How about, second, your case (High-frequency electrolytic) where \$\omega\$ is large, \$L\$ is small, and \$C\$ is large. We have, approximately,
\$
\begin{align*}
\frac{(large * small * large - 1) \times j}{small * large}
\end{align*}
\$
which is a positive number (assuming \$large * small * large > 1\$). This is familiar as \$Z_L = j \omega L\$ - It's an inductor!
What happens if \$\omega^2 LC = 1\$? Then the impedance is zero!?!? Yes! This is called the resonant frequency - It's the point at the bottom of the curve you showed in your question. Why isn't it actually zero? Because of ESR.
TL,DR: Weird stuff happens when you increase the frequency a lot. Always follow the manufacturers' datasheets for decoupling your ICs, and get a good textbook or take a class if you need to do high speed stuff.
Best Answer
disclaimer: while I appreciate OP have accepted my answer, in lieu of the (currently) most voted answer from Peter Smith, please be sure to also read his, as it is very clear and helpful. click here!
Ceramic caps and electrolytic caps have very different characteristics, and are used for very different things.

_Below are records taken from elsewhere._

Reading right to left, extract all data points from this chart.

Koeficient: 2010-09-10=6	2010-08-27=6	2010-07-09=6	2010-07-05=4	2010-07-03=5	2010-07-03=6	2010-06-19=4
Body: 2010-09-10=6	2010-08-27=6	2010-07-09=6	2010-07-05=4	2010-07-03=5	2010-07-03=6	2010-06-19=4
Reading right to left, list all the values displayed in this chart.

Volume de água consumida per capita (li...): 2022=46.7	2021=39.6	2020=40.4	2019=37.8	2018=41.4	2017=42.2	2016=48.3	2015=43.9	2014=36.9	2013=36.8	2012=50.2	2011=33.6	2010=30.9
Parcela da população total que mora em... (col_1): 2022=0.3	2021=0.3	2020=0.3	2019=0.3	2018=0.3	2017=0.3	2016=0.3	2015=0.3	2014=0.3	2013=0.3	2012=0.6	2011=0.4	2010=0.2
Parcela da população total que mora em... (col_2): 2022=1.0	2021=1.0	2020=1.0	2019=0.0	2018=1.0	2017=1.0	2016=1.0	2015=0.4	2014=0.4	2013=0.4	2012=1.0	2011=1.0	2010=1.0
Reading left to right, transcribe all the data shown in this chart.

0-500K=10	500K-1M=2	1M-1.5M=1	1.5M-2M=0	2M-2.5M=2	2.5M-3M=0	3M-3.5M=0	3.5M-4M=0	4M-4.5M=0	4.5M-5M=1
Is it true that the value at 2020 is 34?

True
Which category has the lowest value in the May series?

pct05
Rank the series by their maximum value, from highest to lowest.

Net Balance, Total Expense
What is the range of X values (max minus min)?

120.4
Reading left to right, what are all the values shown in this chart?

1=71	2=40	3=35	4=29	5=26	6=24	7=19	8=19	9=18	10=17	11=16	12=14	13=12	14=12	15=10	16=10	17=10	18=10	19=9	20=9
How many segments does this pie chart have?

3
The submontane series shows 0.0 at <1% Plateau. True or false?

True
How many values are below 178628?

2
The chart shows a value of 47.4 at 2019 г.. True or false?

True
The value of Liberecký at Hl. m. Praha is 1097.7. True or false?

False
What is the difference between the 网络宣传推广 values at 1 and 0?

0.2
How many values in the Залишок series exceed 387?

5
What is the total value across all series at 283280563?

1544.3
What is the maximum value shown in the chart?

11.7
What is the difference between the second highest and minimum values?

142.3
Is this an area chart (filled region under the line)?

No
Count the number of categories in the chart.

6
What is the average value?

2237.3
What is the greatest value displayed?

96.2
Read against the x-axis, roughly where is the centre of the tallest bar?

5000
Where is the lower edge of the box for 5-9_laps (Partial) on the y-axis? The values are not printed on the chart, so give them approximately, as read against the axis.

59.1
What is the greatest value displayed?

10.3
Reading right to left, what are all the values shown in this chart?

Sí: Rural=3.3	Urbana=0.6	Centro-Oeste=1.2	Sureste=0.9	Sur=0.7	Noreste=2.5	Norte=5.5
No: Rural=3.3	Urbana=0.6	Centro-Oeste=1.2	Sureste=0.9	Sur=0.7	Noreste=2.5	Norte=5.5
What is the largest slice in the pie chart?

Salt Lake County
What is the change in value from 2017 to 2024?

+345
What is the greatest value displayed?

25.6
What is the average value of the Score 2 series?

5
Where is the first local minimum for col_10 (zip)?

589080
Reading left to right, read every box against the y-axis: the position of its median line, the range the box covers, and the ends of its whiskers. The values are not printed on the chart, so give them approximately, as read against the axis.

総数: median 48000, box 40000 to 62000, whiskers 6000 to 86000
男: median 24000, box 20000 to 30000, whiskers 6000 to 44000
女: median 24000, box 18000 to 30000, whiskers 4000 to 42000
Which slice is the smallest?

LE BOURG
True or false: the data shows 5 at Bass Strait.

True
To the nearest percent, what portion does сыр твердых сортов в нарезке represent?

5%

Ceramic caps have very low ESL, usually a few 100 pH for a reasonably small, modern package. An electrolytic cap ESL is much bigger than that.
In a similar way, a ceramic cap capacitance is much lower than an electrolytic cap.
Those two facts put together lead to a very big difference in the resonant frequency of the cap. An electrolytic cap resonates at a few 100 Hz, while a good ceramic resonates at a few MHz.
The electrolytic caps are usually used when you deal with low-ish frequencies, such as power supply smoothing or audio application.
The ceramics are used where you cannot compromise on the frequency response, so for high frequency filters, or to filter out the supply of a digital, high frequency device such as a micro controller.
As you say, the circuit is made of wires, usually longer than the cap leads. This is true, and it is why a ceramic cap is usually placed a few mm away from the point it must filter/supply. A few mm on a PCB, depending on track width, is easily a few 100 pH of inductance, so you are doubling what the cap is providing.
At high frequencies, the cap does not act as a resistance, but rather as an inductor, and its impedance grows with frequency.
About where the inductance comes from, I am not sure if it is possible to get an intuitively satisfying answer. You say the current is not travelling across the foils, but this is not true. They are at the same potential and current does not travel along them only at DC. What happens at 1 MHz? And 1 GHz? Some current is surely flowing also through the foils.
Ceramic are much better, they are built like a double comb:
link to source
In this way, the "longest path" is much shorter, thus the parasitic inductance is much lower. If you look at ESL for ceramics, you will find that the figure depends almost only on package size, the smaller the package, the lower the ESL.